Recently, I’ve noticed common mistakes made by some newly published authors and witnessed their lack of regard for professionalism. One thing I’ve learned about being an author is to stay humble, be appreciative for the opportunity, and hold your tongue when you’re compelled to lash out. Unfortunately, what I’ve seen is writers publicly voicing their displeasure about agents, editors, and the publishing industry via their writer’s loop, twitter, myspace or blog. This reactive response may come back to bite them in the butt. These days it’s easy to scream your injustices to the world but it takes a lot of professionalism to calm down and turn the other cheek. I’m not saying that authors shouldn’t stand up for themselves but there are other outlets to vent. In this close-knit industry word gets around pretty quickly and being overly vocal may become a permanent label. No one is going to work with a ‘difficult’ author and you may have just written yourself out of future contracts and new readership.

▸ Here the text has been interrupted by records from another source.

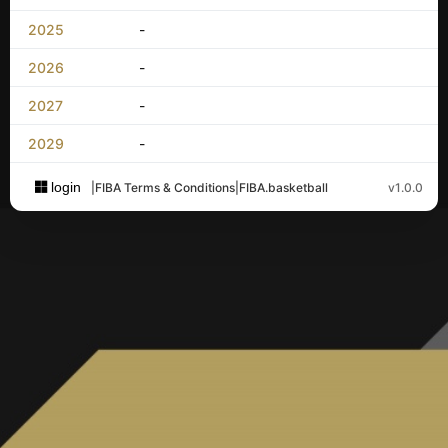
2025
-
2026
-
2027
-
2029
-
login
|
FIBA Terms & Conditions
|
FIBA.basketball
v1.0.0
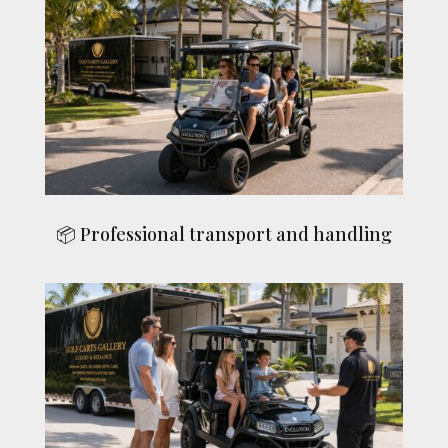
📦 Professional transport and handling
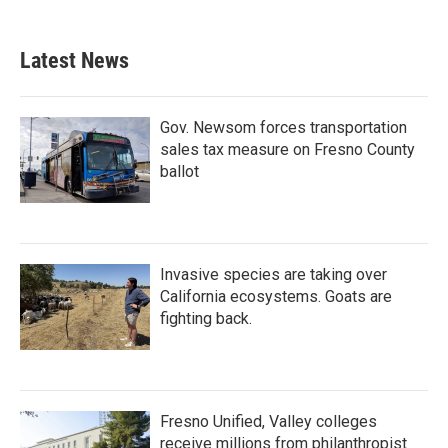
Latest News
Gov. Newsom forces transportation
sales tax measure on Fresno County
ballot
Invasive species are taking over
California ecosystems. Goats are
fighting back.
Fresno Unified, Valley colleges
receive millions from philanthropist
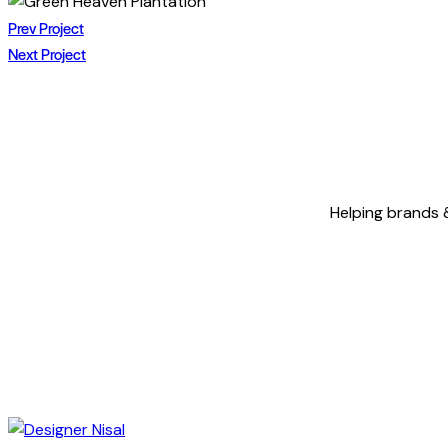
Twitter
Facebook
Share-
Copy
POST
email
URL
Prev Project
to
Next Project
NAVIGATION
clipboard
Helping brands &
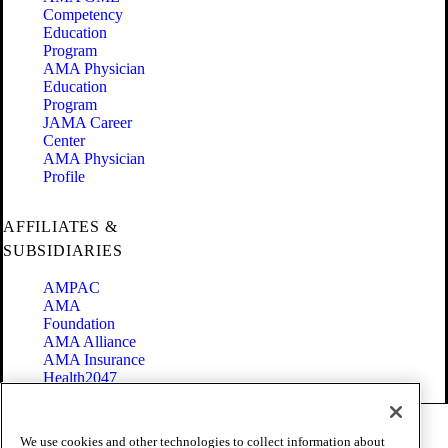
Competency
Education
Program
AMA Physician
Education
Program
JAMA Career
Center
AMA Physician
Profile
AFFILIATES &
SUBSIDIARIES
AMPAC
AMA
Foundation
AMA Alliance
AMA Insurance
Health2047
Code of Conduct
We use cookies and other technologies to collect information about
Terms of Use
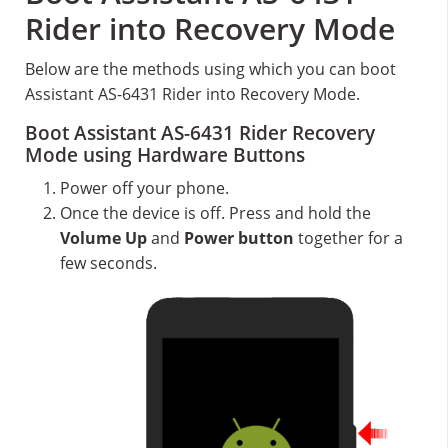
Rider into Recovery Mode
Below are the methods using which you can boot
Assistant AS-6431 Rider into Recovery Mode.
Boot Assistant AS-6431 Rider Recovery
Mode using Hardware Buttons
Power off your phone.
Once the device is off. Press and hold the
Volume Up
and
Power button
together for a
few seconds.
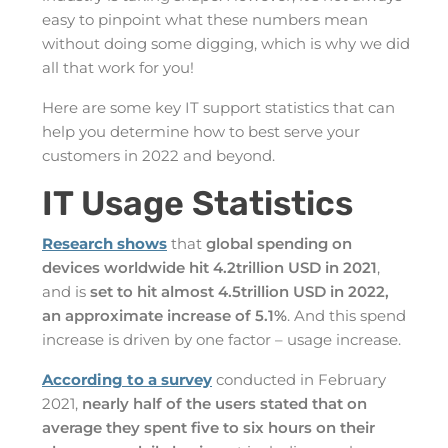
easy to pinpoint what these numbers mean
without doing some digging, which is why we did
all that work for you!
Here are some key IT support statistics that can
help you determine how to best serve your
customers in 2022 and beyond.
IT Usage Statistics
Research shows
that
global spending on
devices worldwide hit 4.2trillion USD in 2021
,
and is
set to hit almost 4.5trillion USD in 2022,
an approximate increase of 5.1%
. And this spend
increase is driven by one factor – usage increase.
According to a survey
conducted in February
2021,
nearly half of the users stated that on
average they spent five to six hours on their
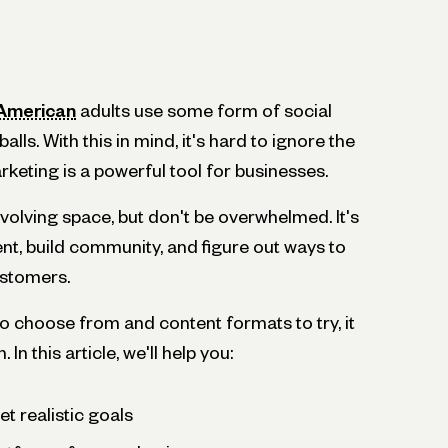
 American
adults use some form of social
alls. With this in mind, it's hard to ignore the
rketing is a powerful tool for businesses.
volving space, but don't be overwhelmed. It's
nt, build community, and figure out ways to
ustomers.
o choose from and content formats to try, it
In this article, we'll help you:
t realistic goals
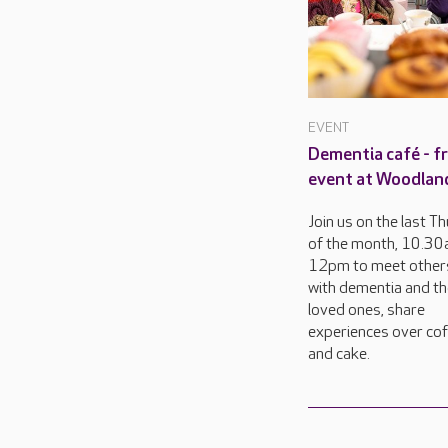
EVENT
Dementia café - f
event at Woodland
Join us on the last T
of the month, 10.30
12pm to meet others
with dementia and th
loved ones, share
experiences over co
and cake.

Here’s some advice I can offer new authors to help them start off on the right footing:
1. Always be professional. You never know who’s watching, or reading about you. How you act is representative of who you are and reflects your level of professionalism.
2. Count your blessings. There’s so much competition as it is, so being published in any form is a major accomplishment. Be grateful for the opportunities and by disrespecting the publisher you’re currently with won’t get you too far in this industry.
3. Do your research. Understand the guidelines, learn about the market, get feedback on publishers from other authors and never stop learning. As I mentioned before, first impressions always count!